**** SUPPLIED ENTRIES
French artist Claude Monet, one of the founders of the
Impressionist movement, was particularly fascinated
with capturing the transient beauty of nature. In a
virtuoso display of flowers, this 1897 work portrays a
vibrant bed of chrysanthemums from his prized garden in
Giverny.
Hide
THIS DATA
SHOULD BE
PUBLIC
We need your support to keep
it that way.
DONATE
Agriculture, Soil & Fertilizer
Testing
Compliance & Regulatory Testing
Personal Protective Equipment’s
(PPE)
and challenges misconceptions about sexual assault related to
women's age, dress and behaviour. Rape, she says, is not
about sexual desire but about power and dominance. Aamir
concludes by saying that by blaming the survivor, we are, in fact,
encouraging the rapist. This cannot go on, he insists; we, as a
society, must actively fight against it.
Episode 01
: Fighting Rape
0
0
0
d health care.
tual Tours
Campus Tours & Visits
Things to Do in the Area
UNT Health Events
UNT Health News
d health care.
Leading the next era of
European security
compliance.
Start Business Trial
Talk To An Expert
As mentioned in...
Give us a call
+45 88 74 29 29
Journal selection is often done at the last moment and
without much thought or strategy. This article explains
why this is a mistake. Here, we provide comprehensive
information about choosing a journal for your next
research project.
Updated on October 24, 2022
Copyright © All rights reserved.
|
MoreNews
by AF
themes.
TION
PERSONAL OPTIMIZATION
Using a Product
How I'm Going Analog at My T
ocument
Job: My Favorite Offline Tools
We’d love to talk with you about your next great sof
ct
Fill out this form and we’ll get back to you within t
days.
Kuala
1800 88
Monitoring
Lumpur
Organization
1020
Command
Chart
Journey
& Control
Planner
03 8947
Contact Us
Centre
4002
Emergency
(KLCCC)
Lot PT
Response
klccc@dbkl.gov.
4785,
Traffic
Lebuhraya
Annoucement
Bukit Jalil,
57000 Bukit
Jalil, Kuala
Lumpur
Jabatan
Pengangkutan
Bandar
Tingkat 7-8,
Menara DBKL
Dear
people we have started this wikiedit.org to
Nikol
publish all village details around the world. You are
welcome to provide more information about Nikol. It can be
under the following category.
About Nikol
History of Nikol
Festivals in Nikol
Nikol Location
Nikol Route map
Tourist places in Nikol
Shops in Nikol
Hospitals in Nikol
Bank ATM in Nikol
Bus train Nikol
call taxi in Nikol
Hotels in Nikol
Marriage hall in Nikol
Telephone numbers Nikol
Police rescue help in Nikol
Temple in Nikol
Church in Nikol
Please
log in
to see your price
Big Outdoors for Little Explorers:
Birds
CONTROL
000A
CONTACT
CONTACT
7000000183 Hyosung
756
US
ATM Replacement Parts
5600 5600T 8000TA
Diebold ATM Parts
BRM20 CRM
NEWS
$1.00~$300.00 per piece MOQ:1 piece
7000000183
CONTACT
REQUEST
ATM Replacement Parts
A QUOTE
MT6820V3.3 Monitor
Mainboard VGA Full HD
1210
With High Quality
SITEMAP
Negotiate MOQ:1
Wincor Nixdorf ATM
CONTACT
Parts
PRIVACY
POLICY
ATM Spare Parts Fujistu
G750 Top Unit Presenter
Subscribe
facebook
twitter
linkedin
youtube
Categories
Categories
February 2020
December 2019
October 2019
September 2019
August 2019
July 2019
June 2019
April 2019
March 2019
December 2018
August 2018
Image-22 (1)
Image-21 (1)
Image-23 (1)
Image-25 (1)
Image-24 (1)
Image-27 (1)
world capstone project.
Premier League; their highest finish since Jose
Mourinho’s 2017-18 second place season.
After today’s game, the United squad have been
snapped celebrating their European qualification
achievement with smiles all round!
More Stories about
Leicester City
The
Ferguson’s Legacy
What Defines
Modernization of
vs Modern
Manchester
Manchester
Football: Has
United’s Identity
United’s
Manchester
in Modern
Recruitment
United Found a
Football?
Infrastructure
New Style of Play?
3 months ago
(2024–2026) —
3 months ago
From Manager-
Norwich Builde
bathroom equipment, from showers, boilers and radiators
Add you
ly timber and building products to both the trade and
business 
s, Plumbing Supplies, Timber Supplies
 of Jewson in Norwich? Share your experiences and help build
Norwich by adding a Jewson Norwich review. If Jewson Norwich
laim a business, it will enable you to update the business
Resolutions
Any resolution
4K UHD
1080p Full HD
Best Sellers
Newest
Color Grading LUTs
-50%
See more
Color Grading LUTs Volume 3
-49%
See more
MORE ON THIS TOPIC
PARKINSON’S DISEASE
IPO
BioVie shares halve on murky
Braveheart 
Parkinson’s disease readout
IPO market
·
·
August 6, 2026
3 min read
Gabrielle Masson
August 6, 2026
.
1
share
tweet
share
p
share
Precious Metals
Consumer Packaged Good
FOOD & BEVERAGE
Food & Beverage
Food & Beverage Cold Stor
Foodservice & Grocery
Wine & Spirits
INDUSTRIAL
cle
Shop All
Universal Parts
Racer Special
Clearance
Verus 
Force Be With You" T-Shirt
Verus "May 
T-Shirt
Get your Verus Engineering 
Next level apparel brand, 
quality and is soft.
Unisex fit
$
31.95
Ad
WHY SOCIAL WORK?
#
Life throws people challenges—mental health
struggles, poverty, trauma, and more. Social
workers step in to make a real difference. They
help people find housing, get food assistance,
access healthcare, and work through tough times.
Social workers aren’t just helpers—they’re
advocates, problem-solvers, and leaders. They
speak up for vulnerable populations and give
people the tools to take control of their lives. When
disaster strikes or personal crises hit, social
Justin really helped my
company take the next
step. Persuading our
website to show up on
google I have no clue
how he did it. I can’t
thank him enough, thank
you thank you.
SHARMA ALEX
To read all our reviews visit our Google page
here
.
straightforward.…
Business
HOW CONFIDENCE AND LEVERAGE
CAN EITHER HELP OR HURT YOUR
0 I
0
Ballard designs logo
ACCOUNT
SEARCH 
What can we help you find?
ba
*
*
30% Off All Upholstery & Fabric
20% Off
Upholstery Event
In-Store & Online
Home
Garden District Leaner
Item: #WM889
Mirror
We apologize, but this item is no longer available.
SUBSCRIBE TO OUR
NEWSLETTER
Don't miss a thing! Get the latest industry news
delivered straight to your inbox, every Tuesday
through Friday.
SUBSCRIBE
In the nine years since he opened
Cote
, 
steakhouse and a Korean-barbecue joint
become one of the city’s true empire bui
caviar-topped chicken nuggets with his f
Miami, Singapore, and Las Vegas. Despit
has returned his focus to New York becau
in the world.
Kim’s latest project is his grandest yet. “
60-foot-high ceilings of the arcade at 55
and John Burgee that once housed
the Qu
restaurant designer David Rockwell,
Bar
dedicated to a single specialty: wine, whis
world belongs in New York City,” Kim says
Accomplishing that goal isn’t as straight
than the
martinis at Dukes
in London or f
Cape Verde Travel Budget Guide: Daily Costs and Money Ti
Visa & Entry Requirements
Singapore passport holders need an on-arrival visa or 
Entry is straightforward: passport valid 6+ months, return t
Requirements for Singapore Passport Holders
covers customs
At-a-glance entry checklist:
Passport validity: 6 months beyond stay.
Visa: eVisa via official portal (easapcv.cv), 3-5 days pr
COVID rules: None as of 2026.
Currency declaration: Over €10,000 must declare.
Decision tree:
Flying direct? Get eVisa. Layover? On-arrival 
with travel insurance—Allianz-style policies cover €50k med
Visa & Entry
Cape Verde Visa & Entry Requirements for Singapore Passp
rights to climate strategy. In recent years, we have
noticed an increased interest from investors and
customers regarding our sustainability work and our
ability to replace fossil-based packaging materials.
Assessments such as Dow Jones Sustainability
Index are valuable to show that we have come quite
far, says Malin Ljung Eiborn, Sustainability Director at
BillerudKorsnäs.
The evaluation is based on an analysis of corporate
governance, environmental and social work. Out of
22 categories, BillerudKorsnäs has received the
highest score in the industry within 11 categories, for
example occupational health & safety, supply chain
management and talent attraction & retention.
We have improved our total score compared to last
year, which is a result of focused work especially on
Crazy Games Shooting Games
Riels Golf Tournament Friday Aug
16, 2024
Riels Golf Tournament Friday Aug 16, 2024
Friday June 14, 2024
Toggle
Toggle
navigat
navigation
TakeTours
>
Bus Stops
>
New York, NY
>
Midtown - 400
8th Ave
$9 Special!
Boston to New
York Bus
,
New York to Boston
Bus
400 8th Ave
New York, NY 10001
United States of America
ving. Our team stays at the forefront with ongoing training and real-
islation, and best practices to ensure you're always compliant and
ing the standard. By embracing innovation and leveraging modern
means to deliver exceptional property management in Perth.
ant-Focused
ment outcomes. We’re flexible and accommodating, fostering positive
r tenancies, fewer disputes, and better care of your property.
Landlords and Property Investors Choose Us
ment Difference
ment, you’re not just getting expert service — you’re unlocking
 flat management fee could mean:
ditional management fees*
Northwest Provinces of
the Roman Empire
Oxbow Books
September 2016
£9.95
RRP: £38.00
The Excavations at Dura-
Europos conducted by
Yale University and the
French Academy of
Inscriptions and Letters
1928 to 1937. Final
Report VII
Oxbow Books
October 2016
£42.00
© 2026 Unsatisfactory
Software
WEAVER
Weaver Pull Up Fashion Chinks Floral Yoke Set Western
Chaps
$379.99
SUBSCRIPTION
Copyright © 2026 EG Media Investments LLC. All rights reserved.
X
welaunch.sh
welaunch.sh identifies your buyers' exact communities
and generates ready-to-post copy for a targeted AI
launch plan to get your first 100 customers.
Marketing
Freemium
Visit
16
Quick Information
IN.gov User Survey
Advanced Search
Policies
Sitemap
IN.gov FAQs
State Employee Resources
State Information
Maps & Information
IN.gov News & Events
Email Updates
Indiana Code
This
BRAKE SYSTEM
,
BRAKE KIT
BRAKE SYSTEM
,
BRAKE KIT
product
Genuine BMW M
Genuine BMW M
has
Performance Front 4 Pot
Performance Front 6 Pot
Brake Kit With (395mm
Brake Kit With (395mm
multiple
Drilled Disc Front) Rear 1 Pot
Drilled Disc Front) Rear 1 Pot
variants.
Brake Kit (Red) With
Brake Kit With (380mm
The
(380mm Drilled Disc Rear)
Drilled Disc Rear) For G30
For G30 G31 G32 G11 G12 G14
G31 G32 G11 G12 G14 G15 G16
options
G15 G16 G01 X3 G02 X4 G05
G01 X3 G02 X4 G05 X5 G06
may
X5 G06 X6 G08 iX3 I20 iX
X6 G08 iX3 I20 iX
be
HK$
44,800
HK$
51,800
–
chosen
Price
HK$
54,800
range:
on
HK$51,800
********
- [PROBLEM] Starting at the beginning of the rows above and ending at the line containing "UNT Health News", write those lines out again with "chrysanthemums" swapped for "dahlias" and nothing else changed.

- [OUTPUT FOR THIS EXERCISE]
French artist Claude Monet, one of the founders of the
Impressionist movement, was particularly fascinated
with capturing the transient beauty of nature. In a
virtuoso display of flowers, this 1897 work portrays a
vibrant bed of dahlias from his prized garden in
Giverny.
Hide
THIS DATA
SHOULD BE
PUBLIC
We need your support to keep
it that way.
DONATE
Agriculture, Soil & Fertilizer
Testing
Compliance & Regulatory Testing
Personal Protective Equipment’s
(PPE)
and challenges misconceptions about sexual assault related to
women's age, dress and behaviour. Rape, she says, is not
about sexual desire but about power and dominance. Aamir
concludes by saying that by blaming the survivor, we are, in fact,
encouraging the rapist. This cannot go on, he insists; we, as a
society, must actively fight against it.
Episode 01
: Fighting Rape
0
0
0
d health care.
tual Tours
Campus Tours & Visits
Things to Do in the Area
UNT Health Events
UNT Health News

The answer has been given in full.